/ Regex

Illuminating acronyms by searching webpages with regex

Like most of us, I come across a great many acronyms as part of my work, in contexts ranging from programming to business and beyond. I find new acronyms all the time that I don't understand at first glance. In some cases, the same acronym will have a different meaning depending on the context.

Often I either end up visually scanning the webpage I'm on for the meaning of the acronym, or using web search. I might have to click and visually scan a webpage or two to find the meaning behind the cluster of letters in question.

Instead of all that visual scanning, I've started searching the text in webpages using regex[1].

Trying it out

Take "NASA", for example. Even if you don't know what it stands for, you know that you're probably looking for:

  1. A word that starts with "N"
  2. And is followed by other letters
  3. Which are followed by a space

Which gets you to a regular expression like this:

\bN\w+\s

... where:

  • \b is a word boundary
  • \w+ is one or more word characters
  • \s is a whitespace character

Then you repeat that for the rest of the letters in the acronym.

Now let's say the whole incantation in the holy tongue of regular expressions:

\bN\w+\sA\w+\sS\w+\sA\w+

That's quite a regular expression we've cobbled together.

You don't need a perfect match

That regex might seem long, but chances are you'll find your match before you get anywhere near typing the whole expression.

Which is good, because the regular expression above won't actually match what NASA stands for, which is "National Aeronautics and Space Administration". We didn't account for the "and", because we didn't know it would be there.

This is fine. In this kind of situation, we don't need a perfect match; we're just trying to find information hiding within a document using a method more reliable than scrolling-and-eyeballing. It's good to play around with the regex to see how you can zero in on the info you seek.

To use the NASA Wikipedia article as a playground, while the regex above won't match NASA, it doesn't matter, because while I'm typing out the regex, the regex search tool is highlighting words for me.

By the time I get to this (i.e., just adding an "A" to our first regex):

\bN\w+\sA

... the regex search tool has already narrowed down to 36 possible matches from a 12,000+ word article:

nasa-wikipedia

That's few enough options that I wouldn't mind clicking through to see if what I'm looking for is there.

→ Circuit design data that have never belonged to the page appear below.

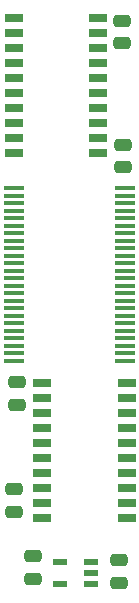
<source format=gtp>
%TF.GenerationSoftware,KiCad,Pcbnew,7.0.5*%
%TF.CreationDate,2024-02-19T14:58:04+02:00*%
%TF.ProjectId,Dual Comparator 8bit,4475616c-2043-46f6-9d70-617261746f72,rev?*%
%TF.SameCoordinates,PX54c81a0PY37b6b20*%
%TF.FileFunction,Paste,Top*%
%TF.FilePolarity,Positive*%
%FSLAX46Y46*%
G04 Gerber Fmt 4.6, Leading zero omitted, Abs format (unit mm)*
G04 Created by KiCad (PCBNEW 7.0.5) date 2024-02-19 14:58:04*
%MOMM*%
%LPD*%
G01*
G04 APERTURE LIST*
G04 Aperture macros list*
%AMRoundRect*
0 Rectangle with rounded corners*
0 $1 Rounding radius*
0 $2 $3 $4 $5 $6 $7 $8 $9 X,Y pos of 4 corners*
0 Add a 4 corners polygon primitive as box body*
4,1,4,$2,$3,$4,$5,$6,$7,$8,$9,$2,$3,0*
0 Add four circle primitives for the rounded corners*
1,1,$1+$1,$2,$3*
1,1,$1+$1,$4,$5*
1,1,$1+$1,$6,$7*
1,1,$1+$1,$8,$9*
0 Add four rect primitives between the rounded corners*
20,1,$1+$1,$2,$3,$4,$5,0*
20,1,$1+$1,$4,$5,$6,$7,0*
20,1,$1+$1,$6,$7,$8,$9,0*
20,1,$1+$1,$8,$9,$2,$3,0*%
G04 Aperture macros list end*
%ADD10R,1.150000X0.600000*%
%ADD11R,1.550000X0.650000*%
%ADD12R,1.800000X0.430000*%
%ADD13RoundRect,0.250000X-0.475000X0.250000X-0.475000X-0.250000X0.475000X-0.250000X0.475000X0.250000X0*%
%ADD14RoundRect,0.250000X0.475000X-0.250000X0.475000X0.250000X-0.475000X0.250000X-0.475000X-0.250000X0*%
G04 APERTURE END LIST*
D10*
%TO.C,IC5*%
X9174000Y-49718000D03*
X9174000Y-48768000D03*
X9174000Y-47818000D03*
X6574000Y-47818000D03*
X6574000Y-49718000D03*
%TD*%
D11*
%TO.C,IC3*%
X2655000Y-1778000D03*
X2655000Y-3048000D03*
X2655000Y-4318000D03*
X2655000Y-5588000D03*
X2655000Y-6858000D03*
X2655000Y-8128000D03*
X2655000Y-9398000D03*
X2655000Y-10668000D03*
X2655000Y-11938000D03*
X2655000Y-13208000D03*
X9779000Y-13208000D03*
X9779000Y-11938000D03*
X9779000Y-10668000D03*
X9779000Y-9398000D03*
X9779000Y-8128000D03*
X9779000Y-6858000D03*
X9779000Y-5588000D03*
X9779000Y-4318000D03*
X9779000Y-3048000D03*
X9779000Y-1778000D03*
%TD*%
D12*
%TO.C,IC2*%
X12066000Y-30797000D03*
X12066000Y-30163000D03*
X12066000Y-29527000D03*
X12066000Y-28893000D03*
X12066000Y-28257000D03*
X12066000Y-27623000D03*
X12066000Y-26987000D03*
X12066000Y-26353000D03*
X12066000Y-25717000D03*
X12066000Y-25083000D03*
X12066000Y-24447000D03*
X12066000Y-23813000D03*
X12066000Y-23177000D03*
X12066000Y-22543000D03*
X12066000Y-21907000D03*
X12066000Y-21273000D03*
X12066000Y-20637000D03*
X12066000Y-20003000D03*
X12066000Y-19367000D03*
X12066000Y-18733000D03*
X12066000Y-18097000D03*
X12066000Y-17463000D03*
X12066000Y-16827000D03*
X12066000Y-16193000D03*
X2666000Y-16193000D03*
X2666000Y-16827000D03*
X2666000Y-17463000D03*
X2666000Y-18097000D03*
X2666000Y-18733000D03*
X2666000Y-19367000D03*
X2666000Y-20003000D03*
X2666000Y-20637000D03*
X2666000Y-21273000D03*
X2666000Y-21907000D03*
X2666000Y-22543000D03*
X2666000Y-23177000D03*
X2666000Y-23813000D03*
X2666000Y-24447000D03*
X2666000Y-25083000D03*
X2666000Y-25717000D03*
X2666000Y-26353000D03*
X2666000Y-26987000D03*
X2666000Y-27623000D03*
X2666000Y-28257000D03*
X2666000Y-28893000D03*
X2666000Y-29527000D03*
X2666000Y-30163000D03*
X2666000Y-30797000D03*
%TD*%
D11*
%TO.C,IC1*%
X5074000Y-32639000D03*
X5074000Y-33909000D03*
X5074000Y-35179000D03*
X5074000Y-36449000D03*
X5074000Y-37719000D03*
X5074000Y-38989000D03*
X5074000Y-40259000D03*
X5074000Y-41529000D03*
X5074000Y-42799000D03*
X5074000Y-44069000D03*
X12198000Y-44069000D03*
X12198000Y-42799000D03*
X12198000Y-41529000D03*
X12198000Y-40259000D03*
X12198000Y-38989000D03*
X12198000Y-37719000D03*
X12198000Y-36449000D03*
X12198000Y-35179000D03*
X12198000Y-33909000D03*
X12198000Y-32639000D03*
%TD*%
D13*
%TO.C,C2*%
X2921000Y-32594000D03*
X2921000Y-34494000D03*
%TD*%
D14*
%TO.C,C1*%
X11938000Y-14396000D03*
X11938000Y-12496000D03*
%TD*%
D13*
%TO.C,C4*%
X11811000Y-1987000D03*
X11811000Y-3887000D03*
%TD*%
D14*
%TO.C,C8*%
X11582400Y-49575000D03*
X11582400Y-47675000D03*
%TD*%
D13*
%TO.C,C3*%
X2667000Y-41661000D03*
X2667000Y-43561000D03*
%TD*%
%TO.C,C9*%
X4318000Y-47326000D03*
X4318000Y-49226000D03*
%TD*%
M02*

</source>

Obviously, both the NASA acronym and its wiki page are contrived examples, since you might already know what it stands for, and even if you didn't, your search engine will tell you without your having to click on anything:

nasa-duck-duck-go

But using regex to search within web pages will come in handy at some point if you keep it in mind; understanding acronyms is one place where regex can help.


  1. You'll need a regex find extension in your browser. I'm using "Chrome Regex Search". ↩︎